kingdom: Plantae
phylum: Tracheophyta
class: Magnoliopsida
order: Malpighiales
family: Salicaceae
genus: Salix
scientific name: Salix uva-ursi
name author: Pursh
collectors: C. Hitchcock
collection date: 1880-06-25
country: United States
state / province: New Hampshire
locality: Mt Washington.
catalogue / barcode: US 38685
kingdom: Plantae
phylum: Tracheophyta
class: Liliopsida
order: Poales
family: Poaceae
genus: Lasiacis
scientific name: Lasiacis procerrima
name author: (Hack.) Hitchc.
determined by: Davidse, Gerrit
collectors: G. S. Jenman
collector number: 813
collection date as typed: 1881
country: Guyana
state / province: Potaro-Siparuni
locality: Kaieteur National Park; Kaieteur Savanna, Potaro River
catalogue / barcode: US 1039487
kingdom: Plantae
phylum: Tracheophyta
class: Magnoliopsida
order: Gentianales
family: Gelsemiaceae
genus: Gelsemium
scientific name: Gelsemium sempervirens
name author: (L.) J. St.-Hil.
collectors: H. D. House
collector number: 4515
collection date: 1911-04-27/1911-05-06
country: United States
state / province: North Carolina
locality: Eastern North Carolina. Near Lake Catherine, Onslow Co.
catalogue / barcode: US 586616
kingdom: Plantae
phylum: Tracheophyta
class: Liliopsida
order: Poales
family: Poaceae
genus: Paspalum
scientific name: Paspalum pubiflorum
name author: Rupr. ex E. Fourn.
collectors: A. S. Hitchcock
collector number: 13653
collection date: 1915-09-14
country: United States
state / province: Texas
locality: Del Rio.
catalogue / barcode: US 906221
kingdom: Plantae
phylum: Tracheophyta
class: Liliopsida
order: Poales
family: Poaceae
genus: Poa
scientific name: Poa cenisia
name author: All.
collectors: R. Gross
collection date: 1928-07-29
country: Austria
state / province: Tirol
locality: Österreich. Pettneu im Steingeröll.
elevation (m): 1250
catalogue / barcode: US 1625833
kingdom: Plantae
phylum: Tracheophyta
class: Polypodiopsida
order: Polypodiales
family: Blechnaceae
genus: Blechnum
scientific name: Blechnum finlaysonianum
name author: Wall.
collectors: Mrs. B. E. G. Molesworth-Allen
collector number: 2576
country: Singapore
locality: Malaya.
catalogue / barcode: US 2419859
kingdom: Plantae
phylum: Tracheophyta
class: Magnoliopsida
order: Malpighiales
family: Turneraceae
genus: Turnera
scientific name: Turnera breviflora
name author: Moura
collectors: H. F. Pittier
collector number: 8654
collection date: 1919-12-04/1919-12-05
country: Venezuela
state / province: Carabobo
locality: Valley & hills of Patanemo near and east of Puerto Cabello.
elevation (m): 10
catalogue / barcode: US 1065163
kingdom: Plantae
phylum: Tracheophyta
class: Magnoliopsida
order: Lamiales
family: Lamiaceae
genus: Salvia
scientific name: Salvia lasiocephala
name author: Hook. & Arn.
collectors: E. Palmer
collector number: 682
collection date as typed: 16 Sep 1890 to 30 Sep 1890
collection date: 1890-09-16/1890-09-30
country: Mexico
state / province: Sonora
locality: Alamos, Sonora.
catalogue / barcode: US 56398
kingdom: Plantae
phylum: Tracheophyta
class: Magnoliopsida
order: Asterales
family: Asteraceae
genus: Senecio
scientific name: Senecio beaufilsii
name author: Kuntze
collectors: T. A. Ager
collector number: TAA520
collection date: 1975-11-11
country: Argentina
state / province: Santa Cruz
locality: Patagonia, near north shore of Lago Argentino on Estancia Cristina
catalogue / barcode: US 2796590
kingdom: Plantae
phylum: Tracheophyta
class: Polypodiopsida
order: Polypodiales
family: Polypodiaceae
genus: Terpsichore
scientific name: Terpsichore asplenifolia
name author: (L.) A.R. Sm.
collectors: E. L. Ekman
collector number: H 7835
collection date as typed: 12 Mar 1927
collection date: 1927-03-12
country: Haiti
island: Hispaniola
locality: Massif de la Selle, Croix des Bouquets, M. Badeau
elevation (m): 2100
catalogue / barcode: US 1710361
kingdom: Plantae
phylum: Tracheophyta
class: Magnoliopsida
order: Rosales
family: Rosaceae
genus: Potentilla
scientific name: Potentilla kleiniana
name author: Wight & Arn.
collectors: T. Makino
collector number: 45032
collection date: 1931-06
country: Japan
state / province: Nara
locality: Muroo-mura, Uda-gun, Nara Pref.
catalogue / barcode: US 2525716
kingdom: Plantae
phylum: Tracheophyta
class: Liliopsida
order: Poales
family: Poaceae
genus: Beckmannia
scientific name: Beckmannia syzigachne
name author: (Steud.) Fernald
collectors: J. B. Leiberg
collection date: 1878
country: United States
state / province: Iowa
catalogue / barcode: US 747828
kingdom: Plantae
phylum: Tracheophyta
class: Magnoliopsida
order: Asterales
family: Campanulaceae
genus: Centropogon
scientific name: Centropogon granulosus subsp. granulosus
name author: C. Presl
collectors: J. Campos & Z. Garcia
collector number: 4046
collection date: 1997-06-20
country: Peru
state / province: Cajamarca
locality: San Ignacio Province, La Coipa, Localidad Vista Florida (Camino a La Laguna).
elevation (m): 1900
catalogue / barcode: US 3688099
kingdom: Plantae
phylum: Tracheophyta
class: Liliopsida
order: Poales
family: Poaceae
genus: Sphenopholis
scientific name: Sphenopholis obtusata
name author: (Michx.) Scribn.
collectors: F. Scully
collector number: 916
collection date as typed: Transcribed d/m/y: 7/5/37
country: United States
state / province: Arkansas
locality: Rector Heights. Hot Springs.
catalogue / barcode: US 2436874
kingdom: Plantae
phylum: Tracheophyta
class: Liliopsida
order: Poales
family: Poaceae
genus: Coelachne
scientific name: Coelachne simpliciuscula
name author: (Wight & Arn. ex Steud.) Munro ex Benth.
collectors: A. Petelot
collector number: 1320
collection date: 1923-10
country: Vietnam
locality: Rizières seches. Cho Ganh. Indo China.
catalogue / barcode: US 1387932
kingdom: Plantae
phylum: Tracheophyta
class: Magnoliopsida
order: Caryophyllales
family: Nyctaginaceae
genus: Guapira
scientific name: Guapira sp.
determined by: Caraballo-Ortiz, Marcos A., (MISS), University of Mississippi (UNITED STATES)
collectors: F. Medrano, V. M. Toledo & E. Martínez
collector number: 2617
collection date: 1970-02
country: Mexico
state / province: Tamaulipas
══════
* [YOUR GOAL] Present every line of the items above as a numbered list, omitting any blank lines.

* [EXERCISE OUTPUT]
1. kingdom: Plantae
2. phylum: Tracheophyta
3. class: Magnoliopsida
4. order: Malpighiales
5. family: Salicaceae
6. genus: Salix
7. scientific name: Salix uva-ursi
8. name author: Pursh
9. collectors: C. Hitchcock
10. collection date: 1880-06-25
11. country: United States
12. state / province: New Hampshire
13. locality: Mt Washington.
14. catalogue / barcode: US 38685
15. kingdom: Plantae
16. phylum: Tracheophyta
17. class: Liliopsida
18. order: Poales
19. family: Poaceae
20. genus: Lasiacis
21. scientific name: Lasiacis procerrima
22. name author: (Hack.) Hitchc.
23. determined by: Davidse, Gerrit
24. collectors: G. S. Jenman
25. collector number: 813
26. collection date as typed: 1881
27. country: Guyana
28. state / province: Potaro-Siparuni
29. locality: Kaieteur National Park; Kaieteur Savanna, Potaro River
30. catalogue / barcode: US 1039487
31. kingdom: Plantae
32. phylum: Tracheophyta
33. class: Magnoliopsida
34. order: Gentianales
35. family: Gelsemiaceae
36. genus: Gelsemium
37. scientific name: Gelsemium sempervirens
38. name author: (L.) J. St.-Hil.
39. collectors: H. D. House
40. collector number: 4515
41. collection date: 1911-04-27/1911-05-06
42. country: United States
43. state / province: North Carolina
44. locality: Eastern North Carolina. Near Lake Catherine, Onslow Co.
45. catalogue / barcode: US 586616
46. kingdom: Plantae
47. phylum: Tracheophyta
48. class: Liliopsida
49. order: Poales
50. family: Poaceae
51. genus: Paspalum
52. scientific name: Paspalum pubiflorum
53. name author: Rupr. ex E. Fourn.
54. collectors: A. S. Hitchcock
55. collector number: 13653
56. collection date: 1915-09-14
57. country: United States
58. state / province: Texas
59. locality: Del Rio.
60. catalogue / barcode: US 906221
61. kingdom: Plantae
62. phylum: Tracheophyta
63. class: Liliopsida
64. order: Poales
65. family: Poaceae
66. genus: Poa
67. scientific name: Poa cenisia
68. name author: All.
69. collectors: R. Gross
70. collection date: 1928-07-29
71. country: Austria
72. state / province: Tirol
73. locality: Österreich. Pettneu im Steingeröll.
74. elevation (m): 1250
75. catalogue / barcode: US 1625833
76. kingdom: Plantae
77. phylum: Tracheophyta
78. class: Polypodiopsida
79. order: Polypodiales
80. family: Blechnaceae
81. genus: Blechnum
82. scientific name: Blechnum finlaysonianum
83. name author: Wall.
84. collectors: Mrs. B. E. G. Molesworth-Allen
85. collector number: 2576
86. country: Singapore
87. locality: Malaya.
88. catalogue / barcode: US 2419859
89. kingdom: Plantae
90. phylum: Tracheophyta
91. class: Magnoliopsida
92. order: Malpighiales
93. family: Turneraceae
94. genus: Turnera
95. scientific name: Turnera breviflora
96. name author: Moura
97. collectors: H. F. Pittier
98. collector number: 8654
99. collection date: 1919-12-04/1919-12-05
100. country: Venezuela
101. state / province: Carabobo
102. locality: Valley & hills of Patanemo near and east of Puerto Cabello.
103. elevation (m): 10
104. catalogue / barcode: US 1065163
105. kingdom: Plantae
106. phylum: Tracheophyta
107. class: Magnoliopsida
108. order: Lamiales
109. family: Lamiaceae
110. genus: Salvia
111. scientific name: Salvia lasiocephala
112. name author: Hook. & Arn.
113. collectors: E. Palmer
114. collector number: 682
115. collection date as typed: 16 Sep 1890 to 30 Sep 1890
116. collection date: 1890-09-16/1890-09-30
117. country: Mexico
118. state / province: Sonora
119. locality: Alamos, Sonora.
120. catalogue / barcode: US 56398
121. kingdom: Plantae
122. phylum: Tracheophyta
123. class: Magnoliopsida
124. order: Asterales
125. family: Asteraceae
126. genus: Senecio
127. scientific name: Senecio beaufilsii
128. name author: Kuntze
129. collectors: T. A. Ager
130. collector number: TAA520
131. collection date: 1975-11-11
132. country: Argentina
133. state / province: Santa Cruz
134. locality: Patagonia, near north shore of Lago Argentino on Estancia Cristina
135. catalogue / barcode: US 2796590
136. kingdom: Plantae
137. phylum: Tracheophyta
138. class: Polypodiopsida
139. order: Polypodiales
140. family: Polypodiaceae
141. genus: Terpsichore
142. scientific name: Terpsichore asplenifolia
143. name author: (L.) A.R. Sm.
144. collectors: E. L. Ekman
145. collector number: H 7835
146. collection date as typed: 12 Mar 1927
147. collection date: 1927-03-12
148. country: Haiti
149. island: Hispaniola
150. locality: Massif de la Selle, Croix des Bouquets, M. Badeau
151. elevation (m): 2100
152. catalogue / barcode: US 1710361
153. kingdom: Plantae
154. phylum: Tracheophyta
155. class: Magnoliopsida
156. order: Rosales
157. family: Rosaceae
158. genus: Potentilla
159. scientific name: Potentilla kleiniana
160. name author: Wight & Arn.
161. collectors: T. Makino
162. collector number: 45032
163. collection date: 1931-06
164. country: Japan
165. state / province: Nara
166. locality: Muroo-mura, Uda-gun, Nara Pref.
167. catalogue / barcode: US 2525716
168. kingdom: Plantae
169. phylum: Tracheophyta
170. class: Liliopsida
171. order: Poales
172. family: Poaceae
173. genus: Beckmannia
174. scientific name: Beckmannia syzigachne
175. name author: (Steud.) Fernald
176. collectors: J. B. Leiberg
177. collection date: 1878
178. country: United States
179. state / province: Iowa
180. catalogue / barcode: US 747828
181. kingdom: Plantae
182. phylum: Tracheophyta
183. class: Magnoliopsida
184. order: Asterales
185. family: Campanulaceae
186. genus: Centropogon
187. scientific name: Centropogon granulosus subsp. granulosus
188. name author: C. Presl
189. collectors: J. Campos & Z. Garcia
190. collector number: 4046
191. collection date: 1997-06-20
192. country: Peru
193. state / province: Cajamarca
194. locality: San Ignacio Province, La Coipa, Localidad Vista Florida (Camino a La Laguna).
195. elevation (m): 1900
196. catalogue / barcode: US 3688099
197. kingdom: Plantae
198. phylum: Tracheophyta
199. class: Liliopsida
200. order: Poales
201. family: Poaceae
202. genus: Sphenopholis
203. scientific name: Sphenopholis obtusata
204. name author: (Michx.) Scribn.
205. collectors: F. Scully
206. collector number: 916
207. collection date as typed: Transcribed d/m/y: 7/5/37
208. country: United States
209. state / province: Arkansas
210. locality: Rector Heights. Hot Springs.
211. catalogue / barcode: US 2436874
212. kingdom: Plantae
213. phylum: Tracheophyta
214. class: Liliopsida
215. order: Poales
216. family: Poaceae
217. genus: Coelachne
218. scientific name: Coelachne simpliciuscula
219. name author: (Wight & Arn. ex Steud.) Munro ex Benth.
220. collectors: A. Petelot
221. collector number: 1320
222. collection date: 1923-10
223. country: Vietnam
224. locality: Rizières seches. Cho Ganh. Indo China.
225. catalogue / barcode: US 1387932
226. kingdom: Plantae
227. phylum: Tracheophyta
228. class: Magnoliopsida
229. order: Caryophyllales
230. family: Nyctaginaceae
231. genus: Guapira
232. scientific name: Guapira sp.
233. determined by: Caraballo-Ortiz, Marcos A., (MISS), University of Mississippi (UNITED STATES)
234. collectors: F. Medrano, V. M. Toledo & E. Martínez
235. collector number: 2617
236. collection date: 1970-02
237. country: Mexico
238. state / province: Tamaulipas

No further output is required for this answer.